Belchior e o nascimento de um novo Brasil

Cantor e compositor muito apreciado nos anos 1970 e 1980, Belchior https://pt.wikipedia.org/wiki/Belchior ajudou a construir o imaginário da geração que cresceu durante a Ditadura. Usarei uma das composições dele para tentar compreender e explicar o momento em que nos encontramos.

A queda de Romero Juca em razão do áudio que revelou a imensa conspiração para depor Dilma Rousseff que envolveu jornalistas, senadores corruptos, Ministros do STF e militares é bem mais trágica do que se imagina. Ela revelou que a democracia brasileira é uma farsa.

A politização do campo militar foi uma característica fundamental dos anos que precederam a Ditadura que se estendeu de 1964 a 1985. Formalmente o regime infame acabou com a promulgação da CF/88. A realidade, porém, não conseguiu se ajustar totalmente à CF/88 em razão da tutela militar da nova democracia que foi incapaz de punir os militares que cometeram crimes durante a Ditadura.

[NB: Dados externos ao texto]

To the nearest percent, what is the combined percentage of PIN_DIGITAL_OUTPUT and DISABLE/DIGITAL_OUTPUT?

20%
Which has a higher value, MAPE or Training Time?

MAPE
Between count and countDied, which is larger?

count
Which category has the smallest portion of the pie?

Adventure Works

Ao contrário do que ocorreu no Chile e na Argentina, a nossa democracia nasceu surda, caolha, maneta e perneta. Isto explica sua extrema fragilidade. A proibição da pena de morte que consta na CF/88 é ignorada diariamente nas ruas pelas PMs e isto nem sequer causa indignação nos meios jurídicos, jornalísticos e políticos. O mesmo pode se dizer em relação a tortura, que continua sendo praticada nas Delegacias e nos Presídios brasileiros. Até mesmos nos Orfanatos e nos Asilos a tortura é uma triste realidade.

O Brasil nasceu corrompido (pela brutalidade contra os índios, pela exploração desumana dos negros-coisas) e este pecado original nacional tem contaminado todas as instituições políticas que foram criadas no país. Nunca conseguimos remover das entranhas da vida privada e pública as desigualdades que marcaram as relações sociais hierárquicas coloniais.  A corrupção política, judiciária, jornalística e militar que levou à deposição da primeira presidenta eleita pelos brasileiros é só mais um capítulo desta tragédia chamada Brasil que em 1988 construiu uma farsa democrática para esconder a tragédia nacional.

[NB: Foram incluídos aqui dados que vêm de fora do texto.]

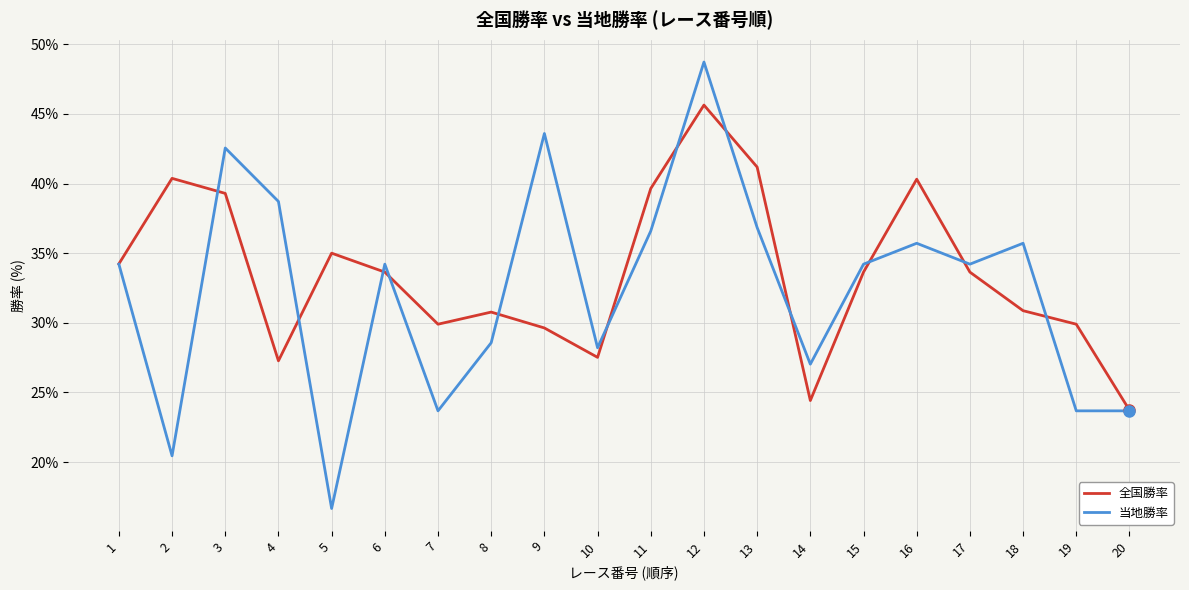

Is it true that 全国勝率 equals 54.4 at 18?

False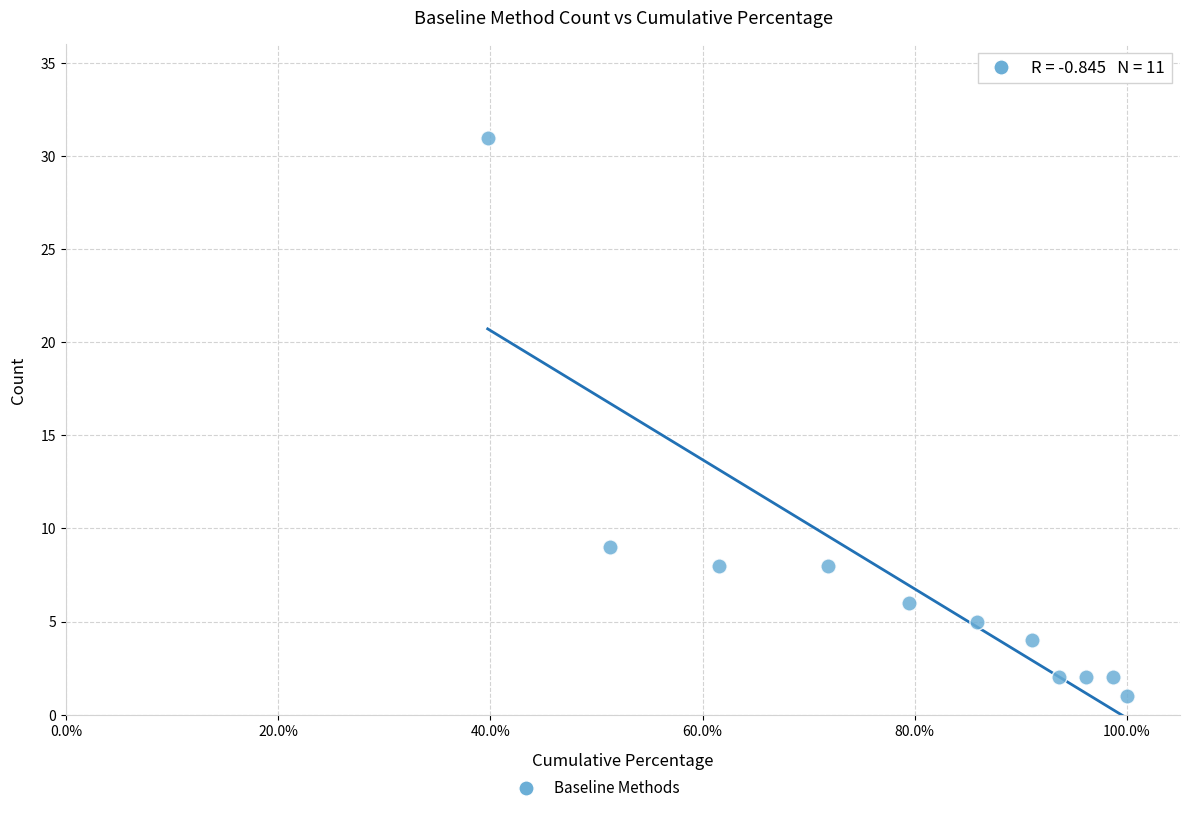

What is the range of Y values (max minus min)?

30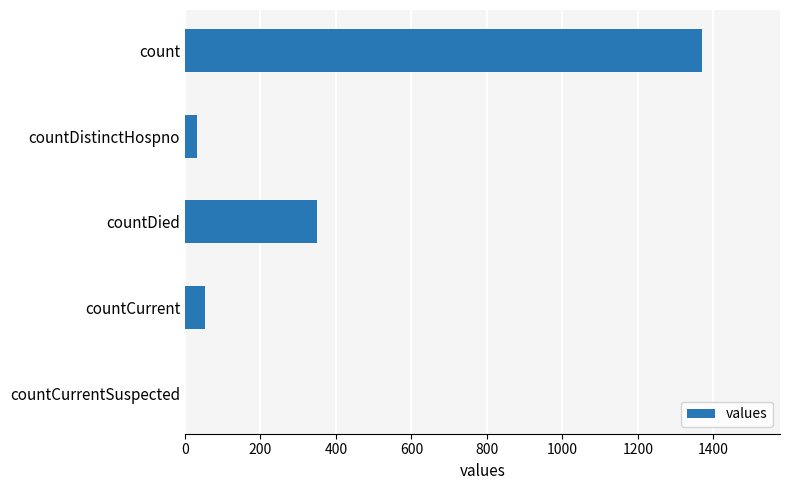

What is the sum of the values at countCurrentSuspected and countCurrent?

52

Dilma Rousseff, uma vitima da perversidade brasileira quando era jovem, foi eleita de forma limpa para realizar um projeto nacional com dois grandes eixos: inclusão social e construção da soberania por intermédio do protagonismo diplomático. Ela representava um país em construção, não aquele que foi construído e que, desde os tempos coloniais, vinha sobrevivendo sob diversas máscaras institucionais. O conflito entre o país que desejamos e a tragédia histórica continuada foi terrível e resultou na crise que levou à conspiração urdida por jornalistas, juízes, militares e políticos corruptos.

A injusta deposição de Dilma Rousseff demonstrou que a soberania popular era um simulacro. A resistência dela com apoio da mobilização nas ruas, porém, está purgando a ferida que teimava em não cicatrizar. O vazamento da conversa de Romero Juca e sua queda – fenômeno que certamente abreviará o governo Michel Temer  em razão de expor a ilegitimidade do Impedimento – é um fato novo. Nunca antes na história do Brasil um golpe de estado deixou de ser um fato consumado. Apesar de toda a propaganda anti-petista vomitada pela imprensa brasileira, o golpe contra Dilma Rousseff não conseguiu se consumar. A fragilidade do novo governo é grande demais.

Uma música de Belchior imortalizada por Elis Regina durante a Ditadura diz:

Por isso cuidado meu bem

Há perigo na esquina

Eles venceram e o sinal

Está fechado pra nós

Que somos jovens…

https://www.vagalume.com.br/elis-regina/como-nossos-pais.html

O tombo de Romero Juca fortaleceu a esperança e sugere que uma imensa mudança se operou na realidade brasileira. O Brasil evocado na composição de Belchior está deixando de existir. Neste momento o sinal está fechando sim, mas para os velhos (políticos, jornalistas, Ministros do STF e seus esbirros fardados) que representam um país apodrecido e prestes a morrer. Nós, que somos jovens e representamos o Brasil que nasceu nas urnas e que deseja crescer saudável superando os traumas do passado, não devemos ter cuidado nas esquinas, nas ruas e nas praças onde gritamos: Volta Querida, Fora Temer.

De fato, o golpe de 2016 não foi capaz de nos amedrontar. Nada está decidido. O simulacro de democracia ainda pode ser substituído pela verdadeira soberania popular. A enorme resiliência de Dilma Rousseff é a chave para compreender a nova realidade que começa a se impor.